Biogas upgrading is a vital step to produce high quality fuel called biomethane with above 90% methane (CH₄). Among the various technologies available for biomethane production, water scrubbing is the most extensively implemented technology around the world. However, during the process of biogas upgrading, a some amount of CH₄ is separated as CH₄ loss through the water flowing out of the water scrubbing column. In this paper, various factors affecting CH₄ loss from water scrubbing method are analysed. Some factors such as pressure, water flow rate and CH₄ concentration in input gas are dependent upon the solubility and partial pressures of the gases are generally known. Apart from these factors CH₄ losses due to bubble entrainment due to high pressure difference between water scrubbing column and desorption tank and gas short circuiting of the gas through the bottom section of the column due to no water sealing and water level maintencence also contribute to CH₄ losses. Therefore, CH₄ losses during the water scrubbing process due to these factors have been experimentally studied in this paper. A pilot scale water scrubbing system for biogas upgradation was used for the study. It was observed that CH₄ % (v/v) in the upgraded biogas and CH₄ loss % from the desorbed gas increased with the increase in pressure and increase in the concentration of CH₄ in the input gas. Increase in water flow rates caused removal of larger quantities of water containing more absorbed CH₄ and CO₂ from the scrubbing column, thereby increasing CH₄ loss of the system. Highest CH₄ loss % of 9.9% (±0.1%), was obtained with raw biogas sample when water was desorbed at atmospheric pressures in the desorption tank, i.e. when pressure difference between the water scrubbing column and desorption tank was highest. A pressure vessel was installed in between scrubbing column and desorption tank to reduce the pressure difference for water leaving the column by varying the pressure in the pressure vessel from 1 to 9 bar. With the increase in pressure in the pressure vessel, the pressure difference for water decreased which led to a saving in overall CH₄ loss of the system. Water sealing and water level maintenance in the bottom section of the column also affected CH₄ losses of the system. All the factors discussed in the article contribute to the CH₄ losses from the scrubbing column and cannot be solely credited to a single factor.
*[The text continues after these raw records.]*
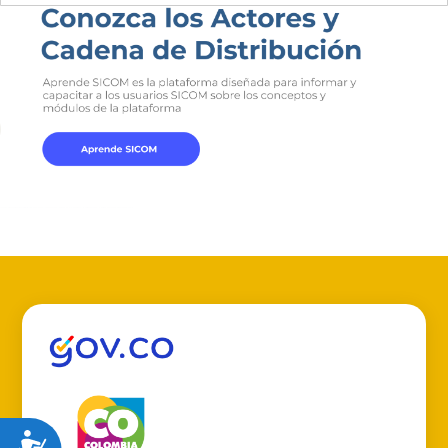
Accesibilidad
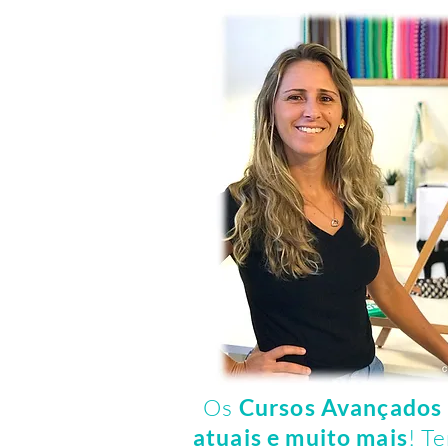
Os
Cursos Avançados
atuais e muito mais
! T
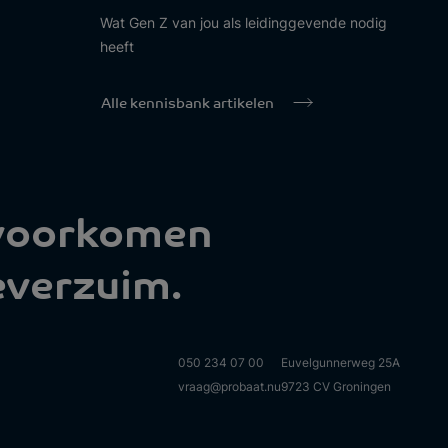
Wat Gen Z van jou als leidinggevende nodig
heeft
Alle kennisbank artikelen
 voorkomen
everzuim.
050 234 07 00
Euvelgunnerweg 25A
vraag@probaat.nu
9723 CV Groningen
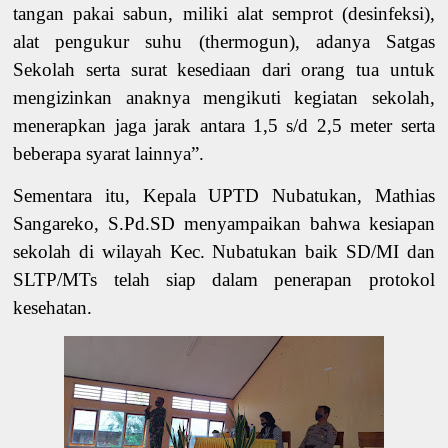
tangan pakai sabun,
miliki
alat semprot (desinfeksi),
alat pengukur suhu (thermogun),
adanya
Satgas
Sekolah serta surat kesediaan dari orang tua untuk
mengizinkan anaknya mengikuti kegiatan sekolah,
menerapkan jaga jarak antara 1,5 s/d 2,5 meter serta
beberapa syarat lainnya”.
Sementara itu, Kepala UPTD Nubatukan, Mathias
Sangareko, S.Pd.SD menyampaikan bahwa kesiapan
sekolah di wilayah Kec. Nubatukan baik SD/MI dan
SLTP/MTs telah siap dalam penerapan protokol
kesehatan.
沼气升级是生产高质量沼气（甲烷（CH ₄）超过90％）的重要步骤。在可用于生产生物甲烷的各种技术中，水洗是世界上实施最广泛的技术。但是，在沼气提质过程中，通过从水洗塔流出的水，由于CH _4的损失而分离出一定量的CH ₄。本文分析了影响水洗方法中CH ₄损失的各种因素。输入气体中的一些因素（例如压力，水流速和CH ₄浓度）取决于溶解度，并且气体的分压通常是已知的。除了这些因素，CH由于水洗涤塔和解吸罐之间的高压差引起的气泡夹带导致的₄损失，以及由于没有水封和水位保持而导致的气体通过塔底部的气体短路，也造成了CH ₄损失。因此，本文对这些因素导致的水洗过程中CH _4的损失进行了实验研究。该研究使用了中试规模的沼气净化水洗涤系统。观察到，随着压力的增加和CH ₄浓度的增加，提质后沼气中的CH ₄％（v / v）和从解吸气体中产生的CH ₄损失％均增加。在输入气体中。水流量的增加导致从洗涤塔中除去了大量的水，其中含有更多的吸收的CH ₄和CO ₂，从而增加了系统的CH ₄损失。最高CH ₄当水在大气压下在解吸罐中解吸时，即在水洗塔与解吸罐之间的压差最大时，使用原始沼气样品可获得9.9％（±0.1％）的损失％。将压力容器安装在洗涤塔和解吸罐之间，以通过将压力容器中的压力从1 bar更改为9 bar来减少离开塔的水的压力差。随着压力容器中压力的增加，水的压力差减小，从而节省了系统的总CH ₄损失。塔底部的水封和水位维护也影响了系统的CH ₄损失。本文中讨论的所有因素都对CH _{4产生了影响} 来自洗涤塔的损失，不能仅计入单个因素。